__WHAT IS EXPECTED__
Copy every line of the entries below word for word, in the same order.

++++ DATA PROVIDED ++++

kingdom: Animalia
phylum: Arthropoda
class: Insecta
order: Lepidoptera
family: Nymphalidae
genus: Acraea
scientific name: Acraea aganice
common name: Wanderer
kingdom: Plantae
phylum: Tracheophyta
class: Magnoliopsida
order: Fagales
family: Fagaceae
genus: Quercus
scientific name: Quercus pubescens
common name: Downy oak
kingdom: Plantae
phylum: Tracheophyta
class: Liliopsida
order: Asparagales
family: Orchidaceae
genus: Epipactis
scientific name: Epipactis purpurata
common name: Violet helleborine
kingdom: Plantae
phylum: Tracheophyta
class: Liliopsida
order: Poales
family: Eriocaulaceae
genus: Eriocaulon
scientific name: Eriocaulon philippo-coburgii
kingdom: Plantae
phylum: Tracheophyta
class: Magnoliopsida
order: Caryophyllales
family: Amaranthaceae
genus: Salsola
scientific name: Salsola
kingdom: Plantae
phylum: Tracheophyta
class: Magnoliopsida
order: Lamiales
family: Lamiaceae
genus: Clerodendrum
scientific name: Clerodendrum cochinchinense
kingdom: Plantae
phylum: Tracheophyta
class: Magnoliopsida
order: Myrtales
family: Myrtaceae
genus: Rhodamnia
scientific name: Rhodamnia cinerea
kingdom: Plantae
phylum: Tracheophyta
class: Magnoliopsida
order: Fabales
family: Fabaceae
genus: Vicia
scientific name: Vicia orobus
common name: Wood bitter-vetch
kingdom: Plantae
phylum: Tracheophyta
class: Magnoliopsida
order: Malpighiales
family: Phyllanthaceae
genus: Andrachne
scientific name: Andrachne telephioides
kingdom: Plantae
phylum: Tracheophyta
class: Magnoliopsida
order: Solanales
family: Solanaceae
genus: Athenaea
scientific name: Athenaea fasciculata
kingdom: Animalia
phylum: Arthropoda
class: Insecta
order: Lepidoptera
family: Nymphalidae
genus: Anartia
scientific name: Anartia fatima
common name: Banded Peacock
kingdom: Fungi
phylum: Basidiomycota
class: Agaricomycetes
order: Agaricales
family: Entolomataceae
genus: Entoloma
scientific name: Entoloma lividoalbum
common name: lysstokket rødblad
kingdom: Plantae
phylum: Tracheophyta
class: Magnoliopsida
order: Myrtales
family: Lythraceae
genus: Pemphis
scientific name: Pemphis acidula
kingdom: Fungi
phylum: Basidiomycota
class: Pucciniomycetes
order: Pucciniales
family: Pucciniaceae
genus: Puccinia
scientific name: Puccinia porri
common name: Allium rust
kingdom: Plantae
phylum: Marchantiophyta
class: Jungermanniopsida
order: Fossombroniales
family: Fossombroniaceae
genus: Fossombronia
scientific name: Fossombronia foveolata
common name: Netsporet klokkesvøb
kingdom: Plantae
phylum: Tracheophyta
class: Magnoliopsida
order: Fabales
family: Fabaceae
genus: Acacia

++++

__THE SOLUTION__
kingdom: Animalia
phylum: Arthropoda
class: Insecta
order: Lepidoptera
family: Nymphalidae
genus: Acraea
scientific name: Acraea aganice
common name: Wanderer
kingdom: Plantae
phylum: Tracheophyta
class: Magnoliopsida
order: Fagales
family: Fagaceae
genus: Quercus
scientific name: Quercus pubescens
common name: Downy oak
kingdom: Plantae
phylum: Tracheophyta
class: Liliopsida
order: Asparagales
family: Orchidaceae
genus: Epipactis
scientific name: Epipactis purpurata
common name: Violet helleborine
kingdom: Plantae
phylum: Tracheophyta
class: Liliopsida
order: Poales
family: Eriocaulaceae
genus: Eriocaulon
scientific name: Eriocaulon philippo-coburgii
kingdom: Plantae
phylum: Tracheophyta
class: Magnoliopsida
order: Caryophyllales
family: Amaranthaceae
genus: Salsola
scientific name: Salsola
kingdom: Plantae
phylum: Tracheophyta
class: Magnoliopsida
order: Lamiales
family: Lamiaceae
genus: Clerodendrum
scientific name: Clerodendrum cochinchinense
kingdom: Plantae
phylum: Tracheophyta
class: Magnoliopsida
order: Myrtales
family: Myrtaceae
genus: Rhodamnia
scientific name: Rhodamnia cinerea
kingdom: Plantae
phylum: Tracheophyta
class: Magnoliopsida
order: Fabales
family: Fabaceae
genus: Vicia
scientific name: Vicia orobus
common name: Wood bitter-vetch
kingdom: Plantae
phylum: Tracheophyta
class: Magnoliopsida
order: Malpighiales
family: Phyllanthaceae
genus: Andrachne
scientific name: Andrachne telephioides
kingdom: Plantae
phylum: Tracheophyta
class: Magnoliopsida
order: Solanales
family: Solanaceae
genus: Athenaea
scientific name: Athenaea fasciculata
kingdom: Animalia
phylum: Arthropoda
class: Insecta
order: Lepidoptera
family: Nymphalidae
genus: Anartia
scientific name: Anartia fatima
common name: Banded Peacock
kingdom: Fungi
phylum: Basidiomycota
class: Agaricomycetes
order: Agaricales
family: Entolomataceae
genus: Entoloma
scientific name: Entoloma lividoalbum
common name: lysstokket rødblad
kingdom: Plantae
phylum: Tracheophyta
class: Magnoliopsida
order: Myrtales
family: Lythraceae
genus: Pemphis
scientific name: Pemphis acidula
kingdom: Fungi
phylum: Basidiomycota
class: Pucciniomycetes
order: Pucciniales
family: Pucciniaceae
genus: Puccinia
scientific name: Puccinia porri
common name: Allium rust
kingdom: Plantae
phylum: Marchantiophyta
class: Jungermanniopsida
order: Fossombroniales
family: Fossombroniaceae
genus: Fossombronia
scientific name: Fossombronia foveolata
common name: Netsporet klokkesvøb
kingdom: Plantae
phylum: Tracheophyta
class: Magnoliopsida
order: Fabales
family: Fabaceae
genus: Acacia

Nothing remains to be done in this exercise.